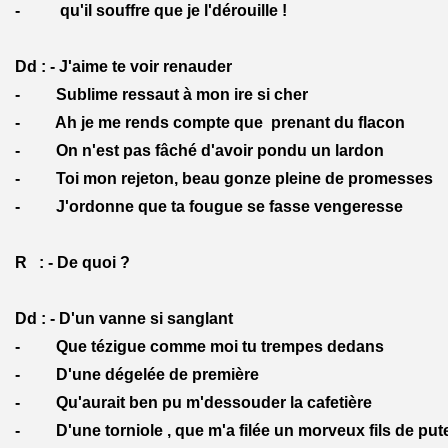
- qu'il souffre que je l'dérouille !
Dd : - J'aime te voir renauder
- Sublime ressaut à mon ire si cher
- Ah je me rends compte que prenant du flacon
- On n'est pas fâché d'avoir pondu un lardon
- Toi mon rejeton, beau gonze pleine de promesses
- J'ordonne que ta fougue se fasse vengeresse
R : - De quoi ?
Dd : - D'un vanne si sanglant
- Que tézigue comme moi tu trempes dedans
- D'une dégelée de première
- Qu'aurait ben pu m'dessouder la cafetière
- D'une torniole , que m'a filée un morveux fils de put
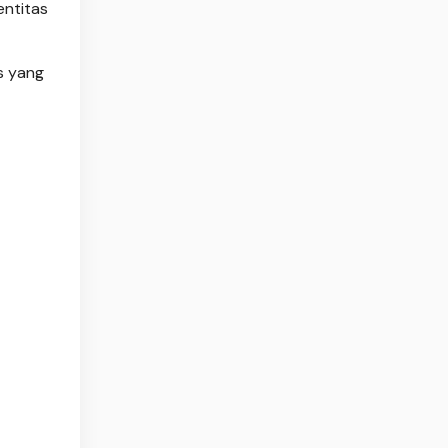
ntitas
s yang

----------

Prompt: Copy all the text in the data above word for word, leaving the pictures out of your answer.

Solved exercise:
- qu'il souffre que je l'dérouille !
Dd : - J'aime te voir renauder
- Sublime ressaut à mon ire si cher
- Ah je me rends compte que prenant du flacon
- On n'est pas fâché d'avoir pondu un lardon
- Toi mon rejeton, beau gonze pleine de promesses
- J'ordonne que ta fougue se fasse vengeresse
R : - De quoi ?
Dd : - D'un vanne si sanglant
- Que tézigue comme moi tu trempes dedans
- D'une dégelée de première
- Qu'aurait ben pu m'dessouder la cafetière
- D'une torniole , que m'a filée un morveux fils de put
ntitas
s yang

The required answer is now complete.